▸ **WHAT IS BEING ASKED**
Find the lines of data that contain the string "FileField", then list them.

▸ **INFORMATION**
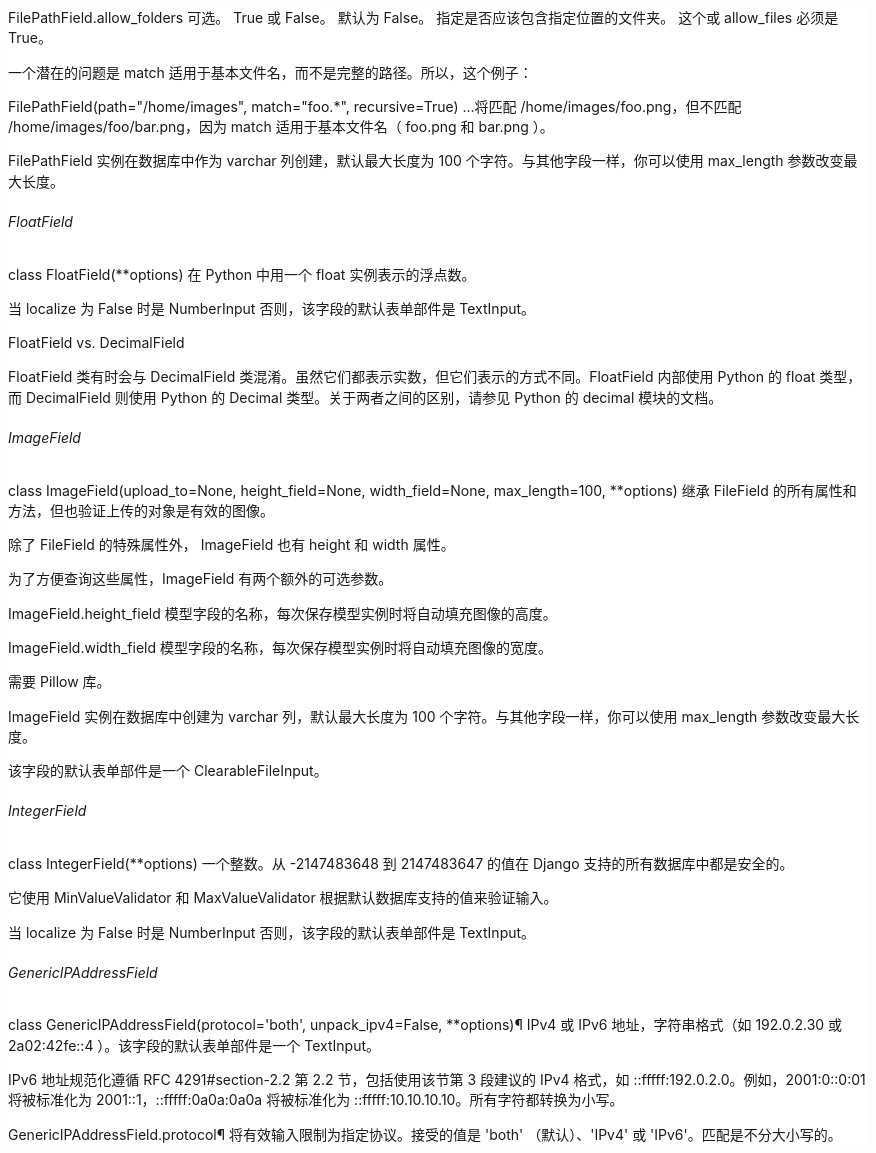 FilePathField.allow_folders
可选。 True 或 False。 默认为 False。 指定是否应该包含指定位置的文件夹。 这个或 allow_files 必须是 True。

一个潜在的问题是 match 适用于基本文件名，而不是完整的路径。所以，这个例子：

FilePathField(path="/home/images", match="foo.*", recursive=True)
...将匹配 /home/images/foo.png，但不匹配 /home/images/foo/bar.png，因为 match 适用于基本文件名（ foo.png 和 bar.png ）。

FilePathField 实例在数据库中作为 varchar 列创建，默认最大长度为 100 个字符。与其他字段一样，你可以使用 max_length 参数改变最大长度。

###### FloatField

class FloatField(\*\*options)
在 Python 中用一个 float 实例表示的浮点数。

当 localize 为 False 时是 NumberInput 否则，该字段的默认表单部件是 TextInput。

FloatField vs. DecimalField

FloatField 类有时会与 DecimalField 类混淆。虽然它们都表示实数，但它们表示的方式不同。FloatField 内部使用 Python 的 float 类型，而 DecimalField 则使用 Python 的 Decimal 类型。关于两者之间的区别，请参见 Python 的 decimal 模块的文档。

###### ImageField

class ImageField(upload_to=None, height_field=None, width_field=None, max_length=100, \*\*options)
继承 FileField 的所有属性和方法，但也验证上传的对象是有效的图像。

除了 FileField 的特殊属性外， ImageField 也有 height 和 width 属性。

为了方便查询这些属性，ImageField 有两个额外的可选参数。

ImageField.height_field
模型字段的名称，每次保存模型实例时将自动填充图像的高度。

ImageField.width_field
模型字段的名称，每次保存模型实例时将自动填充图像的宽度。

需要 Pillow 库。

ImageField 实例在数据库中创建为 varchar 列，默认最大长度为 100 个字符。与其他字段一样，你可以使用 max_length 参数改变最大长度。

该字段的默认表单部件是一个 ClearableFileInput。

###### IntegerField

class IntegerField(\*\*options)
一个整数。从 -2147483648 到 2147483647 的值在 Django 支持的所有数据库中都是安全的。

它使用 MinValueValidator 和 MaxValueValidator 根据默认数据库支持的值来验证输入。

当 localize 为 False 时是 NumberInput 否则，该字段的默认表单部件是 TextInput。

###### GenericIPAddressField

class GenericIPAddressField(protocol='both', unpack_ipv4=False, **options)¶
IPv4 或 IPv6 地址，字符串格式（如 192.0.2.30 或 2a02:42fe::4 ）。该字段的默认表单部件是一个 TextInput。

IPv6 地址规范化遵循 RFC 4291#section-2.2 第 2.2 节，包括使用该节第 3 段建议的 IPv4 格式，如 ::fffff:192.0.2.0。例如，2001:0::0:01 将被标准化为 2001::1，::fffff:0a0a:0a0a 将被标准化为 ::fffff:10.10.10.10。所有字符都转换为小写。

GenericIPAddressField.protocol¶
将有效输入限制为指定协议。接受的值是 'both' （默认）、'IPv4' 或 'IPv6'。匹配是不分大小写的。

▸ **SOLUTION TO THIS TASK**
继承 FileField 的所有属性和方法，但也验证上传的对象是有效的图像。
除了 FileField 的特殊属性外， ImageField 也有 height 和 width 属性。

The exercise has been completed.